■ **What needs to be done**
Please return the data that follows precisely as written, but without the images.
= Beginning of Section =
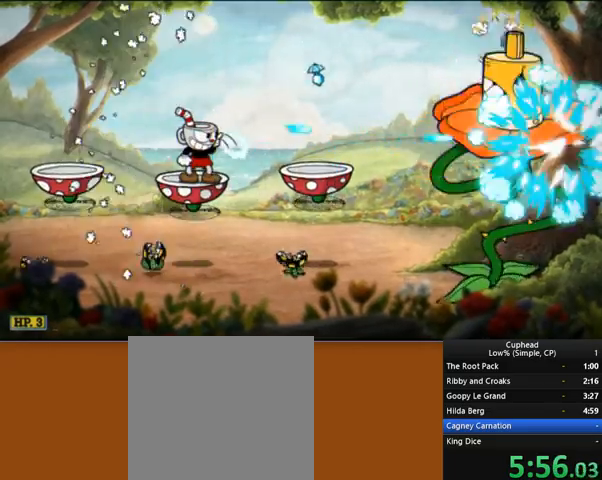
Gameplay with a controller (Xbox layout); each line is a JSON object with the inputs held at the frame after it. "events" lists button and stick changes between this image and that frame as [ms after this image, input, new state], when the widget could be followed in between. Not read: L3 R3 right_stick.
{"buttons": ["R2"], "left_stick": "center", "events": []}
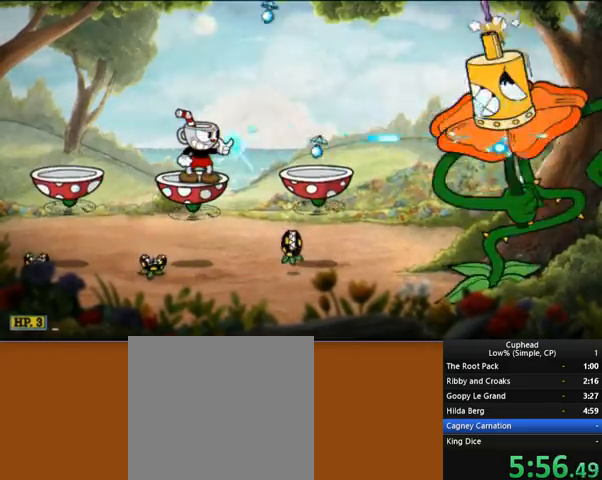
{"buttons": ["R2"], "left_stick": "center", "events": []}
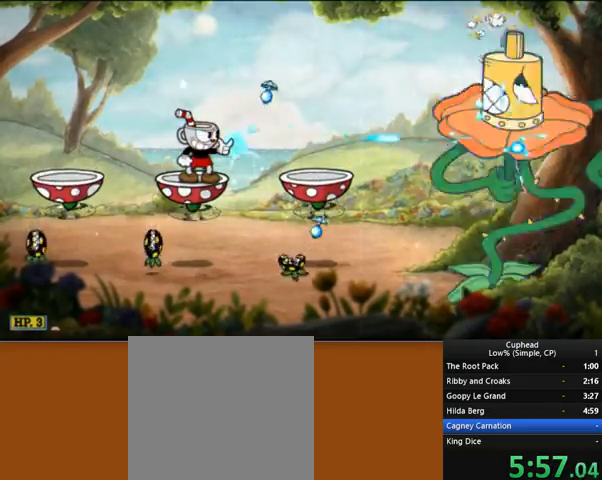
{"buttons": ["R2"], "left_stick": "center", "events": []}
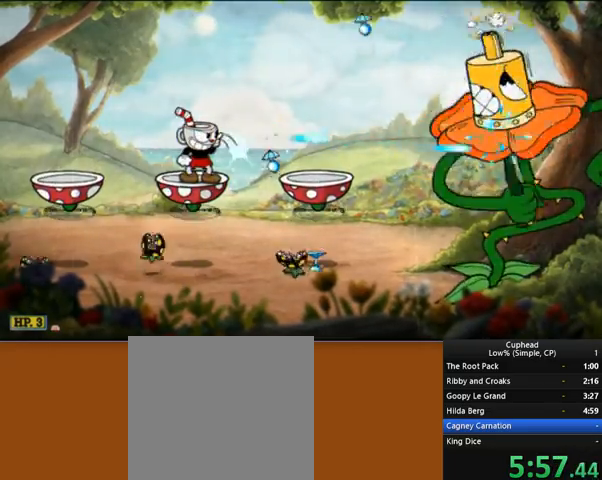
{"buttons": ["R2"], "left_stick": "center", "events": []}
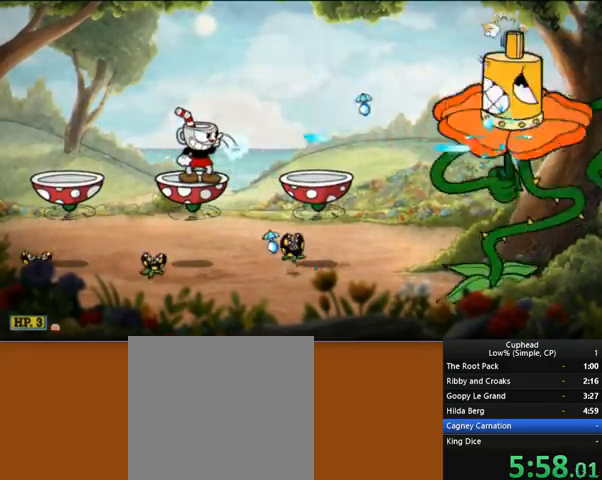
{"buttons": ["R2"], "left_stick": "center", "events": []}
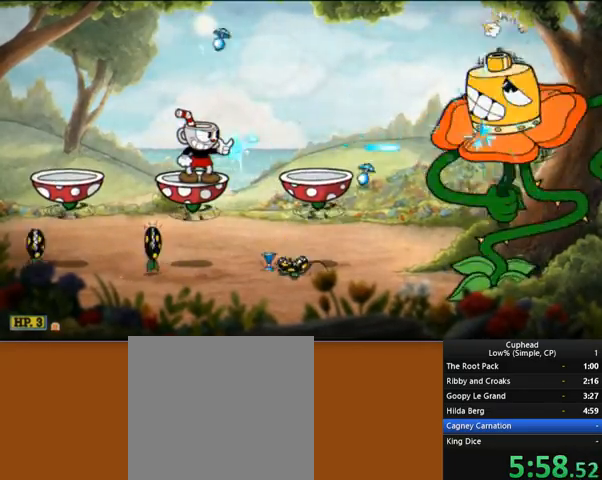
{"buttons": ["R2"], "left_stick": "center", "events": [[207, "left_stick", "left"], [414, "left_stick", "right"], [483, "left_stick", "center"]]}
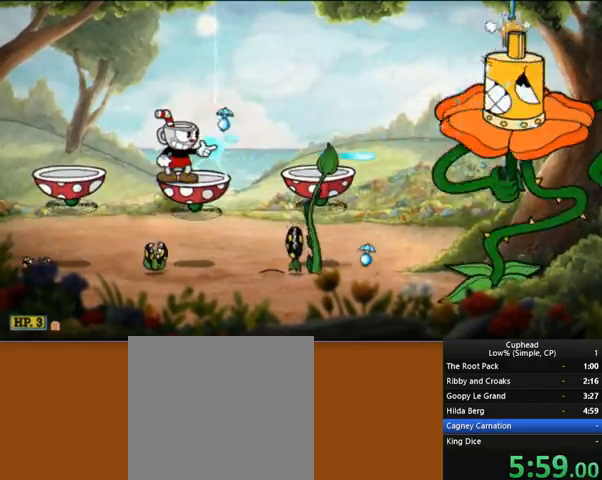
{"buttons": ["R2"], "left_stick": "right", "events": [[414, "A", "down"], [414, "left_stick", "right"], [483, "A", "up"]]}
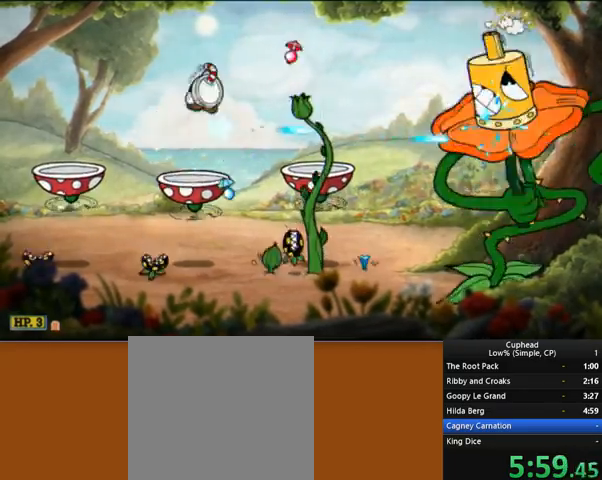
{"buttons": ["R2"], "left_stick": "center", "events": [[276, "A", "down"], [345, "A", "up"], [414, "left_stick", "center"]]}
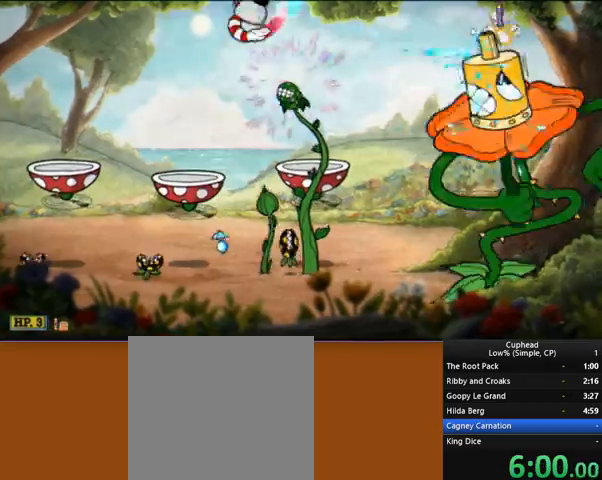
{"buttons": ["R2"], "left_stick": "right", "events": [[69, "left_stick", "right"]]}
= End of Section =
■ **Answer to this task**
Gameplay with a controller (Xbox layout); each line is a JSON object with the inputs held at the frame after it. "events" lists button and stick changes between this image and that frame as [ms after this image, input, new state], when the widget could be followed in between. Not read: L3 R3 right_stick.
{"buttons": ["R2"], "left_stick": "center", "events": []}
{"buttons": ["R2"], "left_stick": "center", "events": []}
{"buttons": ["R2"], "left_stick": "center", "events": []}
{"buttons": ["R2"], "left_stick": "center", "events": []}
{"buttons": ["R2"], "left_stick": "center", "events": []}
{"buttons": ["R2"], "left_stick": "center", "events": [[207, "left_stick", "left"], [414, "left_stick", "right"], [483, "left_stick", "center"]]}
{"buttons": ["R2"], "left_stick": "right", "events": [[414, "A", "down"], [414, "left_stick", "right"], [483, "A", "up"]]}
{"buttons": ["R2"], "left_stick": "center", "events": [[276, "A", "down"], [345, "A", "up"], [414, "left_stick", "center"]]}
{"buttons": ["R2"], "left_stick": "right", "events": [[69, "left_stick", "right"]]}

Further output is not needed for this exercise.